Esa noche, me di cuenta de que una persona puede borrarse de la historia familiar tan fácilmente como una línea de lápiz en un viejo álbum de recortes. Basta con dejar de pronunciar su nombre en voz alta y, con el tiempo, se desvanece, como si nunca hubiera existido.
Llegué sola.
Nadie me esperaba en la entrada. Nadie escrutaba a la multitud. Nadie se apresuró a saludarme.
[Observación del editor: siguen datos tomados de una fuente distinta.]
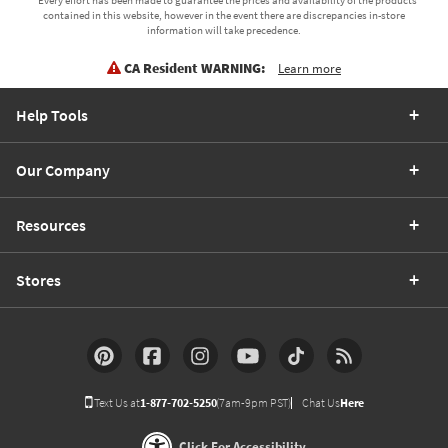
* Every effort has been made to guarantee the prices and availability of the products
contained in this website, however in the event there are discrepancies in-store
information will take precedence.
CA Resident WARNING:
Learn more
Help Tools
Our Company
Resources
Stores
Text Us at
1-877-702-5250
(7am-9pm PST)
Chat Us
Here
Click For Accessibility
En el salón de baile Aspen Grove, las lámparas de araña proyectaban un resplandor sobre los manteles dorados y los vasos relucientes. Las risas inundaban la sala como el retumbar de un trueno lejano. En las paredes había fotografías de graduados, sus victorias, sus carreras, sus familias. Mi madre estaba de pie contra la pared enmarcada. Sostenía un retrato de mi hermano menor en sus manos, como si fuera un icono.
Debajo de la foto, pulcramente grabado, estaba escrito:
"Bryce Dorsey. Harvard. Generación de 2009. El mejor de su clase".
Junto a él estaba mi padre. Orgulloso. Radiante. Erguido como un estandarte.
Mi retrato había desaparecido.
Sin marco. Sin mesas. Sin memoria.
Cuando me acerqué, mi madre no me vio de inmediato. Y cuando lo hizo, su sonrisa no se desvaneció, solo se atenuó. Se volvió más fría.
"Por fin llegaste", dijo, como si hubiera interrumpido la celebración de alguien.